Anti-Mob Tactics Used To Hit N.Y. Insurance Fraud
By Mark E. Ruquet
NU Online News Service, Jan. 23, 11:55 a.m. EST, Brooklyn?New York State Attorney General Eliot Spitzer told industry executives here that his office has commenced a fight against insurance fraud that employs tactics and technology that prosecutors have used successfully to nail top mobsters.[@@]
Speaking at the Professional Insurance Agents of New York Inc.'s Metropolitan Regional Awareness Program yesterday, Mr. Spitzer said prosecutors will have a special focus on auto insurance fraud, which they are going after using methods that have been successful in bringing down organized crime figures.
"We have begun to attack the issue in a different way," he said. "The metaphor I use in the way we are attacking this issue is the way we attacked organized crime 15 to 20 years ago. There was a sense then that organized crime, and the tentacles of organized crime, had made its way into many significant New York City industries.
"Rather than have a few soldiers on the street, we needed to work our way to the Capos and the real leadership of the five families," he said. "We did that. We used sting operations; we used wire taps; we used long-term investigations; we generated informants; and over time, we had a genuine impact."
Most of the organized crime in the city that existed then is gone today, he said. His plans call for doing the same thing with insurance fraud. He said the industry must continue to be a partner in this effort with the prosecutor's office, supplying information with the aid of technology which indicates patterns of fraud.
He said since the attorney general's office was put in charge of prosecuting insurance fraud under a special prosecutor's office, a small group of attorneys are now in charge of unearthing and bringing to justice the perpetrators of this fraud.
The office is bringing cases against not only the low-level thieves, but also the professionals who are the center of the rings, including doctors and lawyers.
"That is going to be a significant shift in the way these cases are prosecuted," he said.
"We are absolutely dedicated to doing this," Mr. Spitzer continued. "I think if we keep working at this it will work."
However, to what degree the fraud will be reduced in the next few years, he cautioned, is tough to say because prosecutors are still learning what type of criminal element they are dealing with. He said either this is a crime, like drugs, where the people who are committing the act are quickly and easily replaced, or the fraud is more like the traditional organized crime family, which becomes undone as the leaders are removed.
"We don't know the answer to that question, but we are going to find out, and we are going to be dedicated to pursuing it as aggressively as we should be," he said.
Discussing the corporate scandals of the last few years, Mr. Spitzer said that the checks-and-balances of corporate governance were out of balance. The revelations of the past few years show that those responsible for oversight of the corporate heads (board of directors, auditors, outside auditors and institutional shareholders) did not do their job to enforce proper governance.
He was especially critical of institutional shareholders who "abdicated their responsibilities" and did not speak up to question corporations over their reports.

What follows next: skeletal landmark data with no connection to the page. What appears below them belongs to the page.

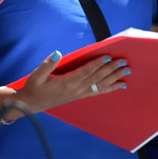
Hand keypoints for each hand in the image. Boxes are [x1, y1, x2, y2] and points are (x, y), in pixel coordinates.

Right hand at [15, 51, 129, 112]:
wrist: (31, 105)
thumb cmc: (33, 88)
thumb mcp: (36, 75)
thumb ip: (47, 64)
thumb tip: (57, 53)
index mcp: (67, 83)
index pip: (86, 71)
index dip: (97, 63)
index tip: (108, 56)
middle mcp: (76, 89)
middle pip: (97, 78)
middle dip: (111, 69)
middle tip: (124, 62)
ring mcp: (79, 94)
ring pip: (100, 85)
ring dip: (114, 78)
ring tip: (126, 72)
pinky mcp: (79, 96)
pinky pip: (98, 91)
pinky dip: (110, 88)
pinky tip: (119, 85)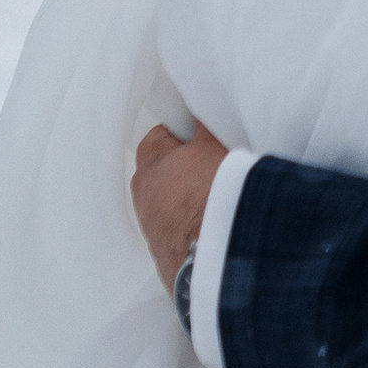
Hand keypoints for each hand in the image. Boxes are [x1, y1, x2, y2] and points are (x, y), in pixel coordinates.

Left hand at [133, 122, 228, 294]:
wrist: (218, 258)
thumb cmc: (209, 197)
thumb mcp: (213, 142)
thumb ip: (204, 122)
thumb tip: (202, 108)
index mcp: (148, 167)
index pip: (160, 136)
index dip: (185, 131)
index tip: (204, 132)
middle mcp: (144, 200)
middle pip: (168, 171)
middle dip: (190, 166)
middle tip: (218, 163)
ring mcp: (156, 233)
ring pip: (177, 204)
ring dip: (195, 200)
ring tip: (223, 197)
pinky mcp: (172, 259)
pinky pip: (186, 233)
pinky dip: (200, 228)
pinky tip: (220, 224)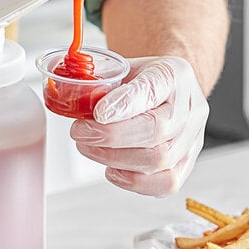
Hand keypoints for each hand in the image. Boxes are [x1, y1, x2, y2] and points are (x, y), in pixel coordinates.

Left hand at [70, 57, 208, 196]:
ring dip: (114, 157)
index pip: (153, 87)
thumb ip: (95, 75)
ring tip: (88, 147)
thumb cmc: (141, 80)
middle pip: (157, 130)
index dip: (125, 103)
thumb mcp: (121, 65)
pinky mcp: (186, 164)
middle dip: (111, 137)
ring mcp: (192, 138)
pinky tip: (112, 168)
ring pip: (159, 160)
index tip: (98, 112)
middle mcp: (189, 107)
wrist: (168, 90)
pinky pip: (165, 183)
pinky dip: (133, 180)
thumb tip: (56, 79)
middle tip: (80, 132)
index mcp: (173, 74)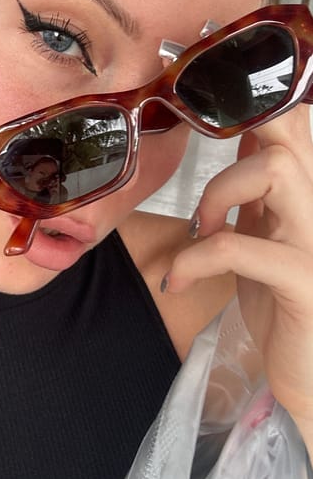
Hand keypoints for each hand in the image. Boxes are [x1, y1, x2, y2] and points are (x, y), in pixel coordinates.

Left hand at [165, 104, 312, 451]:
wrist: (308, 374)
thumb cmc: (282, 302)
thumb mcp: (265, 233)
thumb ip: (256, 189)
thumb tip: (240, 135)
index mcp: (308, 194)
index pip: (295, 123)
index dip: (257, 104)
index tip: (208, 111)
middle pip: (291, 130)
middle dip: (239, 131)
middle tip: (206, 170)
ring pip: (276, 170)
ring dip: (217, 192)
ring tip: (199, 229)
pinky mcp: (304, 282)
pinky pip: (240, 247)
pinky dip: (197, 257)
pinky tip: (178, 280)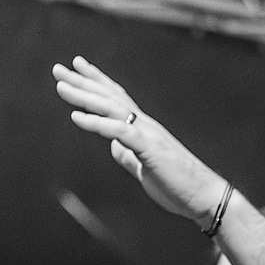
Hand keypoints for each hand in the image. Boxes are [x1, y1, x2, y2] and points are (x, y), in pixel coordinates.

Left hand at [51, 56, 225, 227]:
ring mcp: (148, 134)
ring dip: (84, 96)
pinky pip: (119, 130)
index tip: (78, 67)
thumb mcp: (146, 170)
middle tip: (58, 69)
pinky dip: (97, 122)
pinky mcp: (149, 148)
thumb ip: (129, 157)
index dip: (97, 82)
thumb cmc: (179, 187)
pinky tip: (77, 117)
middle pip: (109, 97)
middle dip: (82, 82)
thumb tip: (114, 147)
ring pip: (111, 107)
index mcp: (144, 130)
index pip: (117, 99)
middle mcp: (146, 125)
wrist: (205, 197)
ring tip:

Board members, auditors and investors are beginning to recognize their role once more and, because of this, "things are getting better."
Mr. Spitzer said there will be more cases of corporate scandals, but the worst examples are past.
"We are making real progress," he said, "and I think things are getting better. The bad news is there will be more cases because prosecutors work backward and uncover fraud. We will continue to uncover improprieties in years past. But the rate of fraud committed today has decreased because we are catching people, and when you send a few people to jail it scares people, and board members understand their responsibility and are flexing their muscle."